Some scholars hold that the Philistines and Amorites are synonymous, and the "Amorites" of Gen 15 include all non-Israelite inhabitants of Palestine. They occupied several major cities including Jerusalem, Hebron, Jarmuth, Lachish, Eglon and various other places such as "hill-country of the Amorites" (Deut. 1:7-9) and the area north of Kadeshbarnea. There were also Amorites in Hazezon-tamar and Mamre (Gen. 14:7-13). Wellhausen ("Die Composition des Hexateuchs," ii. 341) believed that Amorites and Canaanites are synonymous expressions. "Amorites" refers to the Canaanites exterminated by Israel, while Canaanites refers to those living among the Israelites at the time of the kings.
The Jewish Encylopedia article goes on to say that Egyptian inscriptions call the land east of Phoenicia and north of Palestine "the land of the A-ma-ra." In the El-Amarna tablets the prince of the same region is called "Prince of Amurru." If all this is correct, the territory of the Amorites leaves very little room for the 'Canaanites' in the territory occupied by Israel. Moreover the terms sometimes seem to be used interchangeably.

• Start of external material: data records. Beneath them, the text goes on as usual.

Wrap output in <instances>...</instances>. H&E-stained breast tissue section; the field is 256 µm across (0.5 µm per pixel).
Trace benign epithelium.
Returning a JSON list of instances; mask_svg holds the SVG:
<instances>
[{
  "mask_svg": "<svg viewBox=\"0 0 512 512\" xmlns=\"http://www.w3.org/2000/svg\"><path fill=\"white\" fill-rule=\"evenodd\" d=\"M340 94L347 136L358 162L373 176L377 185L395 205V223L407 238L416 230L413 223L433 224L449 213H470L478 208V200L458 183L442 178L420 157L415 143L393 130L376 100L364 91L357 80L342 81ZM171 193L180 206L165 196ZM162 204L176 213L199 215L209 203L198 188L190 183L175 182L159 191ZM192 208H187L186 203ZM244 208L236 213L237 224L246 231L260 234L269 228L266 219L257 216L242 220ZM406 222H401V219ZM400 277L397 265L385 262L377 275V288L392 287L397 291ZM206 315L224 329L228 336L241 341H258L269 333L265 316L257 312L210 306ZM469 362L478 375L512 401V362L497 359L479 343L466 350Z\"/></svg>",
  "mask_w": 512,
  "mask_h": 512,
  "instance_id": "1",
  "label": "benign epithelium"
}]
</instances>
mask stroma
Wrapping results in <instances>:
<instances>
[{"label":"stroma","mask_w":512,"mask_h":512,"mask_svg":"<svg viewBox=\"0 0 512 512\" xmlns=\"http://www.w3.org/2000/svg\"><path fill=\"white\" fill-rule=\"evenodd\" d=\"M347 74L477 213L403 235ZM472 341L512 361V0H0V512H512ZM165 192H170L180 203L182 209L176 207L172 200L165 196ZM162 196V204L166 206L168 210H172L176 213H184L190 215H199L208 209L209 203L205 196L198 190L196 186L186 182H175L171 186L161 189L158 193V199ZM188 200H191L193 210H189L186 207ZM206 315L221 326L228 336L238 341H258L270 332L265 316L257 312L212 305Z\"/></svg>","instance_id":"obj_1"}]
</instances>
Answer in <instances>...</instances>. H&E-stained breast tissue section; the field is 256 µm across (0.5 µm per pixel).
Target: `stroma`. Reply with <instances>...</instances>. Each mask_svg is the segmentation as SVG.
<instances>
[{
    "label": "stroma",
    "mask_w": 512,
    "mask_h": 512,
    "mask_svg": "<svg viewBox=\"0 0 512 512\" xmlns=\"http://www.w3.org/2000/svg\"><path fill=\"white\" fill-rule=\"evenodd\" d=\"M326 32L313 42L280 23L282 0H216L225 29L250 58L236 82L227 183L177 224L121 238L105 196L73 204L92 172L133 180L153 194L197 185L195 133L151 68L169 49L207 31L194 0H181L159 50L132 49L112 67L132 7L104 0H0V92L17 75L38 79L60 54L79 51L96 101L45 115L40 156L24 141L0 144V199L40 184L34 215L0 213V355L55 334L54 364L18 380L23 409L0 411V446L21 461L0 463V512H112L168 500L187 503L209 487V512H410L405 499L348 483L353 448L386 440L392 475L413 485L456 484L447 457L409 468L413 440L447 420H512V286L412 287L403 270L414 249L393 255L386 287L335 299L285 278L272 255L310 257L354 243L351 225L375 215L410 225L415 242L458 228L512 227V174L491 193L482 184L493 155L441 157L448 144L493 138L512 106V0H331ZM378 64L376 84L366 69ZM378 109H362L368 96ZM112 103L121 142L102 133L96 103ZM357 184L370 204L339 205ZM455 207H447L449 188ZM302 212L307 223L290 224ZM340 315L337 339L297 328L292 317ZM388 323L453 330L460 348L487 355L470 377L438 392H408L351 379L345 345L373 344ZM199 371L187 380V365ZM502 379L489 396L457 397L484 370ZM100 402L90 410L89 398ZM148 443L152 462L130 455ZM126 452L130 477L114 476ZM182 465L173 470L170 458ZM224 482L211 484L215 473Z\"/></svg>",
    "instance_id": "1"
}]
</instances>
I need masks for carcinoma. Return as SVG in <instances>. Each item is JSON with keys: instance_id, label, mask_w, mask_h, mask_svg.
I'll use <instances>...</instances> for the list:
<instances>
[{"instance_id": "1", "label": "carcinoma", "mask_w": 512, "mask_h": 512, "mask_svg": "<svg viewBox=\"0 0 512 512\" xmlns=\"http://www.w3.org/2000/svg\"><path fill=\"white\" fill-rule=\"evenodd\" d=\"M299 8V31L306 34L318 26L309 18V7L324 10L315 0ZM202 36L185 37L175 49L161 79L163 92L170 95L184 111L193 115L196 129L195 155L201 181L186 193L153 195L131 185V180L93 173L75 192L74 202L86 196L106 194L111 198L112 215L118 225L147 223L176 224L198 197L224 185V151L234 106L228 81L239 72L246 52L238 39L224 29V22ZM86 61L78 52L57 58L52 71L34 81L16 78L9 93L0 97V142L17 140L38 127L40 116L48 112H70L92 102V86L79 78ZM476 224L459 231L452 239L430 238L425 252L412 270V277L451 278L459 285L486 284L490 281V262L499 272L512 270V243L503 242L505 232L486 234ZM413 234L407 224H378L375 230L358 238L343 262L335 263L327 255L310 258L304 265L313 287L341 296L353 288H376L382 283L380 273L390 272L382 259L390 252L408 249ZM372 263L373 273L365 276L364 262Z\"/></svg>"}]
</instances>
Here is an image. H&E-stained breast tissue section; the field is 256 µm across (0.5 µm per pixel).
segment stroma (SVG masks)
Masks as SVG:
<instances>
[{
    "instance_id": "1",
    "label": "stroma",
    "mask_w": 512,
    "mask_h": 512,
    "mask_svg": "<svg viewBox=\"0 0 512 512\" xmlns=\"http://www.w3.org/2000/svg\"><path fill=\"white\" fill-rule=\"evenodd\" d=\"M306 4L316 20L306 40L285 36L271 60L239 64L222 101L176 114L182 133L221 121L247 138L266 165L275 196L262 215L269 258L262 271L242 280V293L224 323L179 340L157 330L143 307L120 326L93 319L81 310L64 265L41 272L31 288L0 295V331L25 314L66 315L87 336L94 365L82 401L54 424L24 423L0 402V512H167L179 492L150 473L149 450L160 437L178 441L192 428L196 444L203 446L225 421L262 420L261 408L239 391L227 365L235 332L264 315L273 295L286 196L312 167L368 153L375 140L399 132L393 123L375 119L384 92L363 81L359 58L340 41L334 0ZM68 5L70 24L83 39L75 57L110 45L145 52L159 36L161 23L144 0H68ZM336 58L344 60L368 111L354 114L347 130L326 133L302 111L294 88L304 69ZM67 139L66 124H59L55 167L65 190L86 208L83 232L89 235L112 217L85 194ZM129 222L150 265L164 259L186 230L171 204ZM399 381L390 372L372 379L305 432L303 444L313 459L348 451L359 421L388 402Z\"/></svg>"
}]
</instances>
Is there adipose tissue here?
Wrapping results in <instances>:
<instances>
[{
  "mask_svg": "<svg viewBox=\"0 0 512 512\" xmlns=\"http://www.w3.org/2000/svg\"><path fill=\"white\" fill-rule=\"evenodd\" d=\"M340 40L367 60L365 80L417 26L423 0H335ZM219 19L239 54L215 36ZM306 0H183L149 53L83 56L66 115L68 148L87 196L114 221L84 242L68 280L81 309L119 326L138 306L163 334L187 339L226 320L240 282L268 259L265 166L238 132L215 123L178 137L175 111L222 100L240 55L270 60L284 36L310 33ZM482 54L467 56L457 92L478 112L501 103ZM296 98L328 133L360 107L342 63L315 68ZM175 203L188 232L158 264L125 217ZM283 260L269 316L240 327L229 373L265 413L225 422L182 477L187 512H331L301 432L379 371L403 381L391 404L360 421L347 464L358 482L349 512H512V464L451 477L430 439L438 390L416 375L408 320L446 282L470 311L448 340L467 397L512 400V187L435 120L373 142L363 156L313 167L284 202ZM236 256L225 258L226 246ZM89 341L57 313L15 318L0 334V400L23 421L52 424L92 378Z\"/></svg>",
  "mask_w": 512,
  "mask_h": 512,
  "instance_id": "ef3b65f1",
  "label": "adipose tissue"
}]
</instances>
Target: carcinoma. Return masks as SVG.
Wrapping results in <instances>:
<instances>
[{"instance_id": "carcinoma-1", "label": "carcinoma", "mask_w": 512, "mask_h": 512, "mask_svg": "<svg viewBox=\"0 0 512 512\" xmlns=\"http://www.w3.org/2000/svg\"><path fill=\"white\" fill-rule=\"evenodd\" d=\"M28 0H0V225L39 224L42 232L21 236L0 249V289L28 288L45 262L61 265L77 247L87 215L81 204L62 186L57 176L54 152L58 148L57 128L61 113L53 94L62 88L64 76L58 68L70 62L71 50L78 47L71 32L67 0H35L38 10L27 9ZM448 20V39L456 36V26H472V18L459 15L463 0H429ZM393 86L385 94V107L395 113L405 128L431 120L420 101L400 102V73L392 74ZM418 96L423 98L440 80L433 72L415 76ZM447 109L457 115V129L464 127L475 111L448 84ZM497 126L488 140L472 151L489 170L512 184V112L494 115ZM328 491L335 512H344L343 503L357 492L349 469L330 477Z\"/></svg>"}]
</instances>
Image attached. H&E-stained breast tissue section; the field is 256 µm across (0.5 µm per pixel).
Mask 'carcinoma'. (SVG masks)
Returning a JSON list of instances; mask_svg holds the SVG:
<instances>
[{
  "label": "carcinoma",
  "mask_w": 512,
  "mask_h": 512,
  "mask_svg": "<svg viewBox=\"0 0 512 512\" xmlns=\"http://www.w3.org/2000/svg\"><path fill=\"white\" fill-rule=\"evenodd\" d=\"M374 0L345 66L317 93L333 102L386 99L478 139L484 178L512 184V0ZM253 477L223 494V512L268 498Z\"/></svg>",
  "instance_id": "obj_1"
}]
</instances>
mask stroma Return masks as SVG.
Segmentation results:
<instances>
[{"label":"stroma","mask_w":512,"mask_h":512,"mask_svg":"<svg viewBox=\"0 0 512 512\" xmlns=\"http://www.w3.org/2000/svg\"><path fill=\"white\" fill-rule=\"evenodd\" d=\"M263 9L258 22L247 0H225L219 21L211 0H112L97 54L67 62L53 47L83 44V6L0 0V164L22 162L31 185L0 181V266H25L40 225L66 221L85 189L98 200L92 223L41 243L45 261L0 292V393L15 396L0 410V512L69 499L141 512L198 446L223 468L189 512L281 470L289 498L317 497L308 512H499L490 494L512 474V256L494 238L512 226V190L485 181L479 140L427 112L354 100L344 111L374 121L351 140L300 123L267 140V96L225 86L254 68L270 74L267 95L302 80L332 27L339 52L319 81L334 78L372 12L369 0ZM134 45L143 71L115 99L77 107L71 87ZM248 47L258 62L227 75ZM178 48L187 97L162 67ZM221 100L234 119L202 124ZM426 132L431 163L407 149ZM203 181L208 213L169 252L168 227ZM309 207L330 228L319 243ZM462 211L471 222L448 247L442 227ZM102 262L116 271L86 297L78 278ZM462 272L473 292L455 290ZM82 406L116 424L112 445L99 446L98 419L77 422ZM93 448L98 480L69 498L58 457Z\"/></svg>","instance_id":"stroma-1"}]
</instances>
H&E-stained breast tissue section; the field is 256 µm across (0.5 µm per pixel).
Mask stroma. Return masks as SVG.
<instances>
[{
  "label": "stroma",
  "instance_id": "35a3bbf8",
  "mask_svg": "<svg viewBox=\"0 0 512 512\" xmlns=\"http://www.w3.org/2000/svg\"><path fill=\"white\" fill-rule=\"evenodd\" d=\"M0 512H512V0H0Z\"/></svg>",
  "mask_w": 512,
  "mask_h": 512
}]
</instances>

If so, it was not that God hardened the hearts of the inhabitants; it was that their now-complete sin had made their hearts hard, and now the die had been cast against them. The author of Joshua expresses this awkwardly but the full measure of the "sin of the Amorites" is the underlying reality.
The above is not my personal view but I believe it deals with the OP question. My own opinion is that the narrative represents the view of the Deuteronomic histories in which the Israelites are supposed to the drive out the land's inhabitants because the latter are not God's people. This attitude raises many thorny ethical and philosophical questions for modern readers. Personally I have decided to accept them as beyond me, at least for now.